Just one month later President John F. Kennedy gave a speech to the U.S. congress when he spelled out a vision: that before the end of the decade the United States would send a man to the moon and return him safely to Earth. The moon is over a thousand times further than Gagarin had just reached in his earth orbit. The president could not possibly have known in detail how his vision could be achieved, but he was prepared to set out this challenge for his nation.
Just over 8 years later the Apollo 11 mission made Kennedy’s dream a reality. We have just celebrated the 50th anniversary of the day that Neil Armstrong took that historic ‘small step’ onto the moon’s surface. Tragically, of course, Kennedy didn’t live to see his vision fulfilled. But, with the huge resources of NASA (including 400,000 people), vast amounts of money and computing power less than in a current mobile phone what had seemed impossible had been achieved.
God has a habit of asking people to do what seems impossible too. Whilst the Israelites were captive in Egypt he spoke to Moses and said to him:
“Now I am sending you to the king of Egypt so that you can lead my people out of his country.”

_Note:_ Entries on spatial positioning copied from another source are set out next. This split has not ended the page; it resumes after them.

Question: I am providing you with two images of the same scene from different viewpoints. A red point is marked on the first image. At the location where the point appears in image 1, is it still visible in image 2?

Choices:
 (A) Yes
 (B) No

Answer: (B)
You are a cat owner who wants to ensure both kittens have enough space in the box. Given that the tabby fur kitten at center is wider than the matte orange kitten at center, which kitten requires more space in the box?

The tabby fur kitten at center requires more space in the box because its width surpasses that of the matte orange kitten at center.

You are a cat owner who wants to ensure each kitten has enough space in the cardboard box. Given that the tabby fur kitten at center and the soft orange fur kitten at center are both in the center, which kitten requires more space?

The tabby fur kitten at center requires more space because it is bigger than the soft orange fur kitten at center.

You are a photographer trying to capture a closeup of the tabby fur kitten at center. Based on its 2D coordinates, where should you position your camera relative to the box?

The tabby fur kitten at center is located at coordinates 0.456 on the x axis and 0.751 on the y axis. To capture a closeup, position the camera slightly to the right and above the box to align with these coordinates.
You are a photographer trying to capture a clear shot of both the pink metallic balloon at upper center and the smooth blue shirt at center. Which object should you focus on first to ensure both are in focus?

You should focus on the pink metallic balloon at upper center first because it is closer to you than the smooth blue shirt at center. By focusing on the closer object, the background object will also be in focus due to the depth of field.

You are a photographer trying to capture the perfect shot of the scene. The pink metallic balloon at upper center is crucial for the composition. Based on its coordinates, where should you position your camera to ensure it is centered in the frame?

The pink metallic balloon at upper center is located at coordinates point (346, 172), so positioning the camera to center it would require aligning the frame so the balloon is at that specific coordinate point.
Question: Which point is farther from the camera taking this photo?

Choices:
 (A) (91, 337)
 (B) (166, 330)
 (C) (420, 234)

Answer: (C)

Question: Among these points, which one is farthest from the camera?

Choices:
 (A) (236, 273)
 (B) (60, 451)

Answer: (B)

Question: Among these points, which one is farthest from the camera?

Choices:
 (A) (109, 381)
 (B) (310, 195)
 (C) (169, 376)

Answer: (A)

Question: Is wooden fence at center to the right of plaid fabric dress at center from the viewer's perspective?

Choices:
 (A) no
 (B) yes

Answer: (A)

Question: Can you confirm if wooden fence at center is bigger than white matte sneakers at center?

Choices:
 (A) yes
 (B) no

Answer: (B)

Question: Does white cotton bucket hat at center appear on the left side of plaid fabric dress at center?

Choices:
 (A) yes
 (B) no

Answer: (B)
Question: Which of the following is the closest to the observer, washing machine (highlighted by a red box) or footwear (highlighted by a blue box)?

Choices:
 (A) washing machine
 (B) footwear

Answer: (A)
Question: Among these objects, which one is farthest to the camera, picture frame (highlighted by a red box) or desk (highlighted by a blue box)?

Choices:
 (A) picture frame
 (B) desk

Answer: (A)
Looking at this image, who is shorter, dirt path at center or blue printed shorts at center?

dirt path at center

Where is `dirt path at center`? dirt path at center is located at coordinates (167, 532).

But Moses said to God, “I am nobody. How can I go to the king and bring the Israelites out of Egypt?” (Exodus 3)
With the huge resources of having God on his side Moses did of course deliver what God had asked him to do.
None of us is ever likely to be required to undertake an historic space exploration mission, nor will we be expected to liberate a nation. But I do believe that God has things that he does want each one of us to do in order that the world can become a better place, that his ‘kingdom [shall] come, on Earth as it is in heaven’ (as the Lord’s Prayer puts it.)
There’s another story about President Kennedy and the space programme:
Kennedy was visiting NASA headquarters for the first time in 1961. While touring the facility, he introduced himself to a janitor, a caretaker, who was mopping the floor and asked him what he did at NASA.
“I’m helping put a man on the moon” the janitor replied. And he was right.
We may feel that we have nothing to offer to God, that anything we might be able to do is so insignificant as to be worthless. But every one of us, in our small way, is helping to bring about God’s vision of His kingdom on earth.